[[ Given records open ]]
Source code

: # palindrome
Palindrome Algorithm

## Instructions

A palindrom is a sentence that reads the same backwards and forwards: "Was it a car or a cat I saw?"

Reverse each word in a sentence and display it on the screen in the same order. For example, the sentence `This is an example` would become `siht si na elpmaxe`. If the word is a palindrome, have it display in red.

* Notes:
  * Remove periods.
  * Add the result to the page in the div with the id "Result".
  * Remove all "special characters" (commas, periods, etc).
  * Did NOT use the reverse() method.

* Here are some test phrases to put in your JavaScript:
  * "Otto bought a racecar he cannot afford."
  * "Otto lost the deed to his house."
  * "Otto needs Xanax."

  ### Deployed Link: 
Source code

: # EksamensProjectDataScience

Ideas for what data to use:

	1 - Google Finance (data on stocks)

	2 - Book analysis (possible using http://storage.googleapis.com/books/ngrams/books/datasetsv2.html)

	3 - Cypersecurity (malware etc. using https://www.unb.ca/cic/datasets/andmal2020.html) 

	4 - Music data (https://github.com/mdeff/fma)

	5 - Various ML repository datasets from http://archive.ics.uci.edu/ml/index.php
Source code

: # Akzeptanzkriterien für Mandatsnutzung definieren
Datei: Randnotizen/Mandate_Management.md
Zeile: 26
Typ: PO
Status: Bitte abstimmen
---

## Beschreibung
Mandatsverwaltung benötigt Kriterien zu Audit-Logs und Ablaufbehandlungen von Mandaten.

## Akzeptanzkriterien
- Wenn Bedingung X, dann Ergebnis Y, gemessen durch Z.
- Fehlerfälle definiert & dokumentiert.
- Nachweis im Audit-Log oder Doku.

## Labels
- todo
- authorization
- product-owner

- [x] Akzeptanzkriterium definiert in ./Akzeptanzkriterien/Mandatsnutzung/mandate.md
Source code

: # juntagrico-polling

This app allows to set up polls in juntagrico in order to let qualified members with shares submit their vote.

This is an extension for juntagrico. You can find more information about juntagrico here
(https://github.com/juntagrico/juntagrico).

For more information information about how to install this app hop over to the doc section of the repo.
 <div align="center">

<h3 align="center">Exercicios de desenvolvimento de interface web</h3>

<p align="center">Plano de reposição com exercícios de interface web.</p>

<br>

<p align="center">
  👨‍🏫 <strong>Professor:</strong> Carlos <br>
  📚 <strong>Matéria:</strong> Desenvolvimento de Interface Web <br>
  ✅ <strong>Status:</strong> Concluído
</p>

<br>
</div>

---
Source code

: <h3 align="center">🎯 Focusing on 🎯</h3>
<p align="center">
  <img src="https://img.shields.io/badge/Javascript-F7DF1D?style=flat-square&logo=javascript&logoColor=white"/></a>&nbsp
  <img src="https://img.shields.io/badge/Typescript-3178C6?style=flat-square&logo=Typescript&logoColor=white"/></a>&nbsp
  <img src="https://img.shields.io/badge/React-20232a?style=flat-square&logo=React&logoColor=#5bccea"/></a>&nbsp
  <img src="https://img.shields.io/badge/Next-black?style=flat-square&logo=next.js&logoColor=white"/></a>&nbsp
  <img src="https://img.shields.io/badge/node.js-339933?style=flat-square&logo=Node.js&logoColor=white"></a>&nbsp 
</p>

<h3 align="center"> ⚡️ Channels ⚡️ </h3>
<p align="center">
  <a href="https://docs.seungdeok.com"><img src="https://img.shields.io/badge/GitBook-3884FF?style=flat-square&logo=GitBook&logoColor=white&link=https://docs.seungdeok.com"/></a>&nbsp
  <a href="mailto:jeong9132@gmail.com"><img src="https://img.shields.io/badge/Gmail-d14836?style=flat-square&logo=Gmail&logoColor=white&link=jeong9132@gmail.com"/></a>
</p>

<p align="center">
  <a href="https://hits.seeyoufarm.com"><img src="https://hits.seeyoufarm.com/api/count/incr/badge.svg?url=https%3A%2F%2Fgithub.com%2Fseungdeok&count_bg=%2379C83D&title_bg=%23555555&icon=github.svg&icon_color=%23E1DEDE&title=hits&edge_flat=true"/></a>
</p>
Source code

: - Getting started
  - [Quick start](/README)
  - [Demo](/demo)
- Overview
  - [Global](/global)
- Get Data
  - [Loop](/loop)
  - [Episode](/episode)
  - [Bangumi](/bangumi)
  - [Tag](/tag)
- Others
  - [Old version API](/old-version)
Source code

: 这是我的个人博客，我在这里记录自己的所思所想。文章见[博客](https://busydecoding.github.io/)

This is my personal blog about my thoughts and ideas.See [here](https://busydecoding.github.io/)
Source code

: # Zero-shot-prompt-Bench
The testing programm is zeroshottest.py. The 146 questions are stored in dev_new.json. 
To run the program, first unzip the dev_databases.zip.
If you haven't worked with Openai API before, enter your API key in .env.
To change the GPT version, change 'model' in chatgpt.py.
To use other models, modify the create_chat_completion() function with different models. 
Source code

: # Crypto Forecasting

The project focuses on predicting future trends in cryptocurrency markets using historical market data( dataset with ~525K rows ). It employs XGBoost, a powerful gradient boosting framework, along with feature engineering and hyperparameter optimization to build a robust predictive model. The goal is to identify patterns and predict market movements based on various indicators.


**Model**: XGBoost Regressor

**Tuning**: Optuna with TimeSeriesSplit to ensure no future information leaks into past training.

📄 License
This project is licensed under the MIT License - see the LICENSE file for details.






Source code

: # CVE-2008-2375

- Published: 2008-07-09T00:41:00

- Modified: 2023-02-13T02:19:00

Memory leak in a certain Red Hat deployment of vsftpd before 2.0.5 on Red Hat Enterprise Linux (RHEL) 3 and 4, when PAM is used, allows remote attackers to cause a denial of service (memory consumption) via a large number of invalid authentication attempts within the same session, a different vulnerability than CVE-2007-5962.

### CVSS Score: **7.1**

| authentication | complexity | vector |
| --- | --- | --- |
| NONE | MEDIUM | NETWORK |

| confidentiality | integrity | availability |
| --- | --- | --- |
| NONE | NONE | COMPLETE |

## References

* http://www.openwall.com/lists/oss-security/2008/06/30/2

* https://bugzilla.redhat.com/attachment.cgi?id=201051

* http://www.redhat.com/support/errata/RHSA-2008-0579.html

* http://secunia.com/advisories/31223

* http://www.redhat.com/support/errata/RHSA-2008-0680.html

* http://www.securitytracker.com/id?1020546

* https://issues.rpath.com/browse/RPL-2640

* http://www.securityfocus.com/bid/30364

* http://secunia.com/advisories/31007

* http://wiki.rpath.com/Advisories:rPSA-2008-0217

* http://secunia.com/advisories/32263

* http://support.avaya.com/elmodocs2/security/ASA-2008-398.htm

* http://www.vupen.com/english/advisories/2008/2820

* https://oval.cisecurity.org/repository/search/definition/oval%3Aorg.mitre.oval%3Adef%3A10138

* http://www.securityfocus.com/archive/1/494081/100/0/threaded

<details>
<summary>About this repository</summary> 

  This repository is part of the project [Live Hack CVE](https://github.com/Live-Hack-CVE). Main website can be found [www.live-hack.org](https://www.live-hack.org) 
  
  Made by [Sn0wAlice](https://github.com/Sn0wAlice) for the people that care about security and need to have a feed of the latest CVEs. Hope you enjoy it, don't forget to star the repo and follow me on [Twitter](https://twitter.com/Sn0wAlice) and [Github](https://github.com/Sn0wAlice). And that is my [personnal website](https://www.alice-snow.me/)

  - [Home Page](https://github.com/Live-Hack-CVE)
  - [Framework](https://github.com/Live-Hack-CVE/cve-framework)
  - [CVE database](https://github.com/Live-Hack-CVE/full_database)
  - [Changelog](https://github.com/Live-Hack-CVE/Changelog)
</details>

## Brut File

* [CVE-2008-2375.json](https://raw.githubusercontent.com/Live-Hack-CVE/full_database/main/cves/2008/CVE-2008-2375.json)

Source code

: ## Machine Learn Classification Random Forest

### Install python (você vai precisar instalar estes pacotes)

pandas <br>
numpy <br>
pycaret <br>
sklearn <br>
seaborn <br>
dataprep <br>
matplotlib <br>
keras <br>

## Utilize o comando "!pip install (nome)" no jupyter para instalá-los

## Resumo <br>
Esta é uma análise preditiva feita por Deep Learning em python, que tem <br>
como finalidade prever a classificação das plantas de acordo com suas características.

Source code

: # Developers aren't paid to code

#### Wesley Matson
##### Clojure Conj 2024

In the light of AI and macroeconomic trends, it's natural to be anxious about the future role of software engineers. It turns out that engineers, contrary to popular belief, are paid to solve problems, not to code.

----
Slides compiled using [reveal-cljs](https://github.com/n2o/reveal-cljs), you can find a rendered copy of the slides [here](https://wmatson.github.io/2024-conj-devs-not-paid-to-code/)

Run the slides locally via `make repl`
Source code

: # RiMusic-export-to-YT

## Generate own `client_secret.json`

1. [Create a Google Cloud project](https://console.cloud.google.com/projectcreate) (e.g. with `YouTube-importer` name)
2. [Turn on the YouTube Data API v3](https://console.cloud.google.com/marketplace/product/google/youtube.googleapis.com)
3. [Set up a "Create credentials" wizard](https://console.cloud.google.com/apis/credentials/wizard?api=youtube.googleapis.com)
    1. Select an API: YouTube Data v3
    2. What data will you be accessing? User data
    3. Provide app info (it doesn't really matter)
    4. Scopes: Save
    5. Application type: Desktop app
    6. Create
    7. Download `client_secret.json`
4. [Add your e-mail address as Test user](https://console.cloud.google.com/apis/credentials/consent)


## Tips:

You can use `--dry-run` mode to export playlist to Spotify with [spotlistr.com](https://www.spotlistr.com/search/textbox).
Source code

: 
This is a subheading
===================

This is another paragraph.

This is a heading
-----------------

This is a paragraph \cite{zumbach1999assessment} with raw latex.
[[ Given records closed ]]
Requirement -
The answer must consist solely of the lines from the first line of the data to the line holding "A palindrom is", each given again exactly.

Exercise output -
Source code

: # palindrome
Palindrome Algorithm

## Instructions

A palindrom is a sentence that reads the same backwards and forwards: "Was it a car or a cat I saw?"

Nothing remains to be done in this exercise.